A resposta é transformação. O blokecore, que nasceu de uma estética britânica ligada ao torcedor comum — com camisas largas, jeans retos e tênis clássicos — já vinha se descolando do contexto estritamente esportivo para ganhar leitura de moda. O brazilcore, por sua vez, elevou a camisa da seleção brasileira a símbolo global, impulsionado por uma combinação de nostalgia dos anos 1990, cultura pop e a própria visibilidade internacional do país.
O estigma social das camisas de time fora dos estádios
Historicamente, usar camisa de time fora do jogo nem sempre foi visto com bons olhos. Durante muito tempo, no Brasil, essa prática carregou um estigma social claro, associada à ideia de algo popular demais, ou como se dizia de forma preconceituosa, “coisa de pobre”. A virada acontece quando a moda passa a absorver códigos periféricos e esportivos como linguagem legítima, reposicionando essas peças dentro de um novo contexto de valor simbólico.
“Me incomoda muito que o movimento sempre seja assim, de algo só virar tendência quando vira produto de playboy.

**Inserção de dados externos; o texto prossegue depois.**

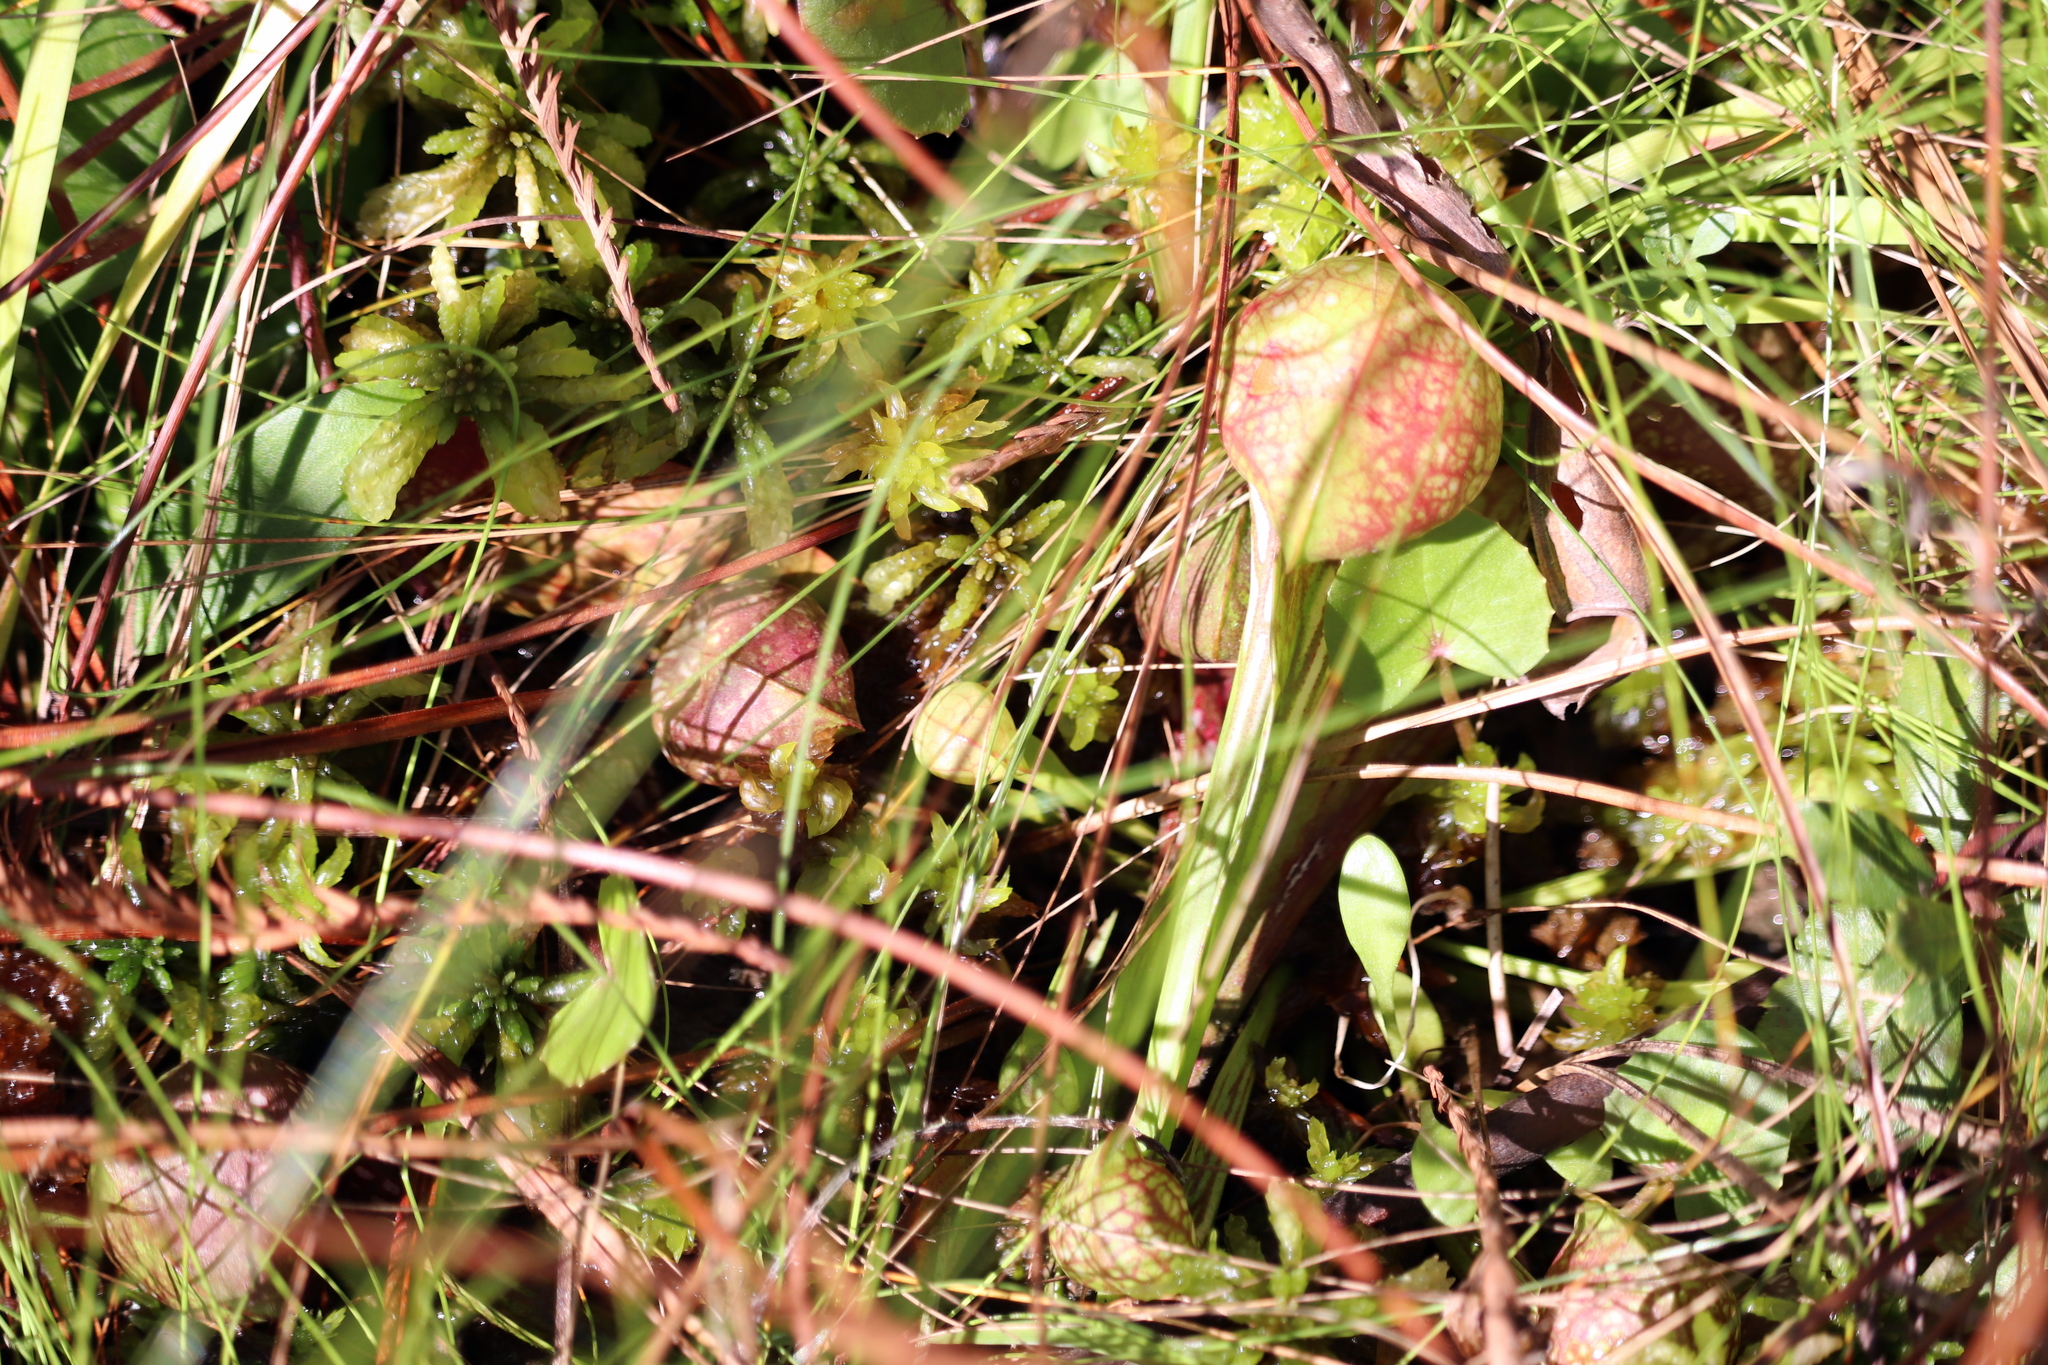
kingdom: Plantae
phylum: Tracheophyta
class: Magnoliopsida
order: Ericales
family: Sarraceniaceae
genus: Sarracenia
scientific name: Sarracenia psittacina
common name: Parrot pitcherplant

Com os tênis foi a mesma coisa, as vendas só explodiram quando brancos da vanguarda da moda começaram a se interessar mais pelo streetwear no início dos anos 2000, e os tênis de basquete passaram a ser notados com entusiasmo fora da comunidade negra”, reflete o autor do artigo.
O futebol feminino como novo eixo
Com a Copa masculina encerrada, o ciclo não se encerra — ele muda de eixo. A próxima Copa do Mundo feminina, que ocorre no Brasil em 2027, já se desenha como um novo ponto de inflexão. Existe um interesse crescente pelo futebol feminino, não apenas pelo desempenho esportivo, mas também pelo potencial narrativo e cultural. E aqui entra um fator decisivo para o futuro do blokecore e do brazilcore: a participação das mulheres.

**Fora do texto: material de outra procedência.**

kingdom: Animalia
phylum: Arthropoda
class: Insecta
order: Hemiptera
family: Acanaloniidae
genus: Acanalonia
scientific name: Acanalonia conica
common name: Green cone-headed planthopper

Se antes essas estéticas eram majoritariamente associadas a um imaginário masculino, agora há uma ampliação evidente. Mulheres têm reinterpretado camisas de futebol com novas proporções, combinações e códigos de estilo, misturando peças esportivas com alfaiataria, saias, acessórios e até elementos de moda mais sofisticada. Esse movimento tende a ganhar força com a visibilidade da Copa feminina. A presença de atletas como referências estéticas, a criação de produtos pensados para o público feminino e a expansão do interesse midiático criam um ambiente propício para que essas tendências avancem. A discussão sai do lugar de “usar ou não usar” e passa a ser “como usar”, com quais camadas de significado e em quais contextos.
Resposta das marcas e o futuro da tendência
Do ponto de vista técnico, as próprias marcas já começam a responder, com modelagens mais variadas, tecidos adaptados e coleções que não tratam o público feminino como extensão, mas como protagonista. Isso impacta diretamente a forma como essas peças entram no streetwear, ampliando possibilidades e quebrando padrões antigos.
Com isso, o blokecore e o brazilcore deixam de ser apenas reflexo de um evento esportivo específico e passam a integrar um ciclo contínuo de moda, identidade e cultura. “Espero que nesse novo momento, as mulheres não apenas participem, mas ajudem a redefinir os códigos que sustentam esse movimento. E que vão aos jogos, abracem o futebol feminino, porque os homens que fazem isso, os poucos que fazem, ainda o fazem mais por clubismo do que apelo esportivo”, afirma o autor.
“Sim, eu sei, deve ser bastante cansativo para as mulheres abraçar causas que vão contra elas o tempo todo, todas quase sempre recaindo em machismo. Mas os signos do futebol só serão menos masculinos quando as mulheres começarem a adotá-los em volume significativo, indo ao estádio, comprando produtos e valorizando as atletas. Todo homem usa o shampoo do Cristiano Ronaldo. Cadê o shampoo da Marta ou da Alexia Putellas?”